— Problem to work on —
How many lines of the listing below contain the string "none"? Matches must have the same case, and your reply should be only the number.

— Entries supplied —
━━━━━━━━━━━━━━━━

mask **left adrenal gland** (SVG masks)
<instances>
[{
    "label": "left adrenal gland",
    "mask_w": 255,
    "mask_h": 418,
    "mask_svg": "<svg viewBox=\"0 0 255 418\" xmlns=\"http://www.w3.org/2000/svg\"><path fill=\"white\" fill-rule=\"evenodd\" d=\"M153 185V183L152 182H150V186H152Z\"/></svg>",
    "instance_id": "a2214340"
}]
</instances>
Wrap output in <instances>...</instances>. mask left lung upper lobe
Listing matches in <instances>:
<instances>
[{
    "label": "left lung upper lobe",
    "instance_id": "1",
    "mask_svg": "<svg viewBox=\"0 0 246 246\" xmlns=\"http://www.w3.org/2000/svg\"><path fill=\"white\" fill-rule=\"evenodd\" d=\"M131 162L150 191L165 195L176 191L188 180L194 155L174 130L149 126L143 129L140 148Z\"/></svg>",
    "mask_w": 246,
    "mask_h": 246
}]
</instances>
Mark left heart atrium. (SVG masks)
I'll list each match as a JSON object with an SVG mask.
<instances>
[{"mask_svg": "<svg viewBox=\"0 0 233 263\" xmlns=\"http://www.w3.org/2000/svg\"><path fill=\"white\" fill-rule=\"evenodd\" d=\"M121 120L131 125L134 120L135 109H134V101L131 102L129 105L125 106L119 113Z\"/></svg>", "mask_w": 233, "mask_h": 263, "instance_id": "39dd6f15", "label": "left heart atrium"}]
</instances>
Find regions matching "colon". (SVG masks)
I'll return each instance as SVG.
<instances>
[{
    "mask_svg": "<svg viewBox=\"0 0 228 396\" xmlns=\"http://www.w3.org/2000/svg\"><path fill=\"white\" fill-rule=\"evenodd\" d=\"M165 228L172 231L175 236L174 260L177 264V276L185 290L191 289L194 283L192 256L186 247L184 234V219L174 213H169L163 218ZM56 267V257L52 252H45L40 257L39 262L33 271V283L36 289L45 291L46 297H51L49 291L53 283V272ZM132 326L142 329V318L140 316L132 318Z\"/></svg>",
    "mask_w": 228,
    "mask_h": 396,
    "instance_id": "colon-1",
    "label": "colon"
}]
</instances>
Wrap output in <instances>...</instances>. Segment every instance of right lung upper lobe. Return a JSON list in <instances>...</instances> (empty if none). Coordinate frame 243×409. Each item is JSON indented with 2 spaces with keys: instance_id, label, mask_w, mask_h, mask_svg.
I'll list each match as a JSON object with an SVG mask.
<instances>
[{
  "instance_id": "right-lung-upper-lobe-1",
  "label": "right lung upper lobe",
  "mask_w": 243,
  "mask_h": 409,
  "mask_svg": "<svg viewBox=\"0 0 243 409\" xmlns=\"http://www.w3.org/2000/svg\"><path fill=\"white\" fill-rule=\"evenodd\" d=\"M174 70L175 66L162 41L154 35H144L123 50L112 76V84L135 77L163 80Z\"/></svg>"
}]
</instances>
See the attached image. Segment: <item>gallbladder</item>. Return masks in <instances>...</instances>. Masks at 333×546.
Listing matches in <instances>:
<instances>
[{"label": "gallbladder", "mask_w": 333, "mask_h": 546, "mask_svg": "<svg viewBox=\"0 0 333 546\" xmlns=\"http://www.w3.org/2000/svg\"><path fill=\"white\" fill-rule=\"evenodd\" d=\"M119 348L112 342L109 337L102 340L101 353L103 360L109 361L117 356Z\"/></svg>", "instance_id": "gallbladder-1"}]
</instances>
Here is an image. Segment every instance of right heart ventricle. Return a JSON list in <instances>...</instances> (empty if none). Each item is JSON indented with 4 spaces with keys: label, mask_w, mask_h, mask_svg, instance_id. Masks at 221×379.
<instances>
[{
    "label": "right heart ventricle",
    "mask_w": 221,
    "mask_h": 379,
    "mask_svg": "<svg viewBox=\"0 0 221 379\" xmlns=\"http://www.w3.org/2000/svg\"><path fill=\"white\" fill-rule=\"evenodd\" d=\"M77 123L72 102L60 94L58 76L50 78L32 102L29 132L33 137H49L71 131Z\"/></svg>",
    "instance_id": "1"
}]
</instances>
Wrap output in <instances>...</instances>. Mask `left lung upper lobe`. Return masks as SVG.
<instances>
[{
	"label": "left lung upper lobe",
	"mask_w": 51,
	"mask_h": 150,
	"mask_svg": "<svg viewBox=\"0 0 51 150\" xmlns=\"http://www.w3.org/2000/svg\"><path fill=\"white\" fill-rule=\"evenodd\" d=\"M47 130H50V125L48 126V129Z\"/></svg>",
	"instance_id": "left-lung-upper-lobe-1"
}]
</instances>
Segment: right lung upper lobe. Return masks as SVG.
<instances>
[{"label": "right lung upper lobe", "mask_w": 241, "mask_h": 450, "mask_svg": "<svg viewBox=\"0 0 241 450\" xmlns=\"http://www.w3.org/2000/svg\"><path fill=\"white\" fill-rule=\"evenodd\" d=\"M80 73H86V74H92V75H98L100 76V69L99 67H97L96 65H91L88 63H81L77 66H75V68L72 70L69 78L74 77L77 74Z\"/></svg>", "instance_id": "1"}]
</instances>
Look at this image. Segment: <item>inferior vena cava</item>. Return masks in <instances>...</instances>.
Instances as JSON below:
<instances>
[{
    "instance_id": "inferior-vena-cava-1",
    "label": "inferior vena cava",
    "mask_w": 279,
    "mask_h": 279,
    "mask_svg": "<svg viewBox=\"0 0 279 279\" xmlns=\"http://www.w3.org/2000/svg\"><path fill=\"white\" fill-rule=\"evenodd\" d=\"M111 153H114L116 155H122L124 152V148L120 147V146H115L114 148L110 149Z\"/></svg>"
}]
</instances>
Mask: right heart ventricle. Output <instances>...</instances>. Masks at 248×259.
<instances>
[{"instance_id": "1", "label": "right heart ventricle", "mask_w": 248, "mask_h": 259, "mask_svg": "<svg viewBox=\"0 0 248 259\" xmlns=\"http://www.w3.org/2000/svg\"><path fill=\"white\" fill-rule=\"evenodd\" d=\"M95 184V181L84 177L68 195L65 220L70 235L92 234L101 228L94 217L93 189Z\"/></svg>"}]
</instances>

━━━━━━━━━━━━━━━━

— Full response —
2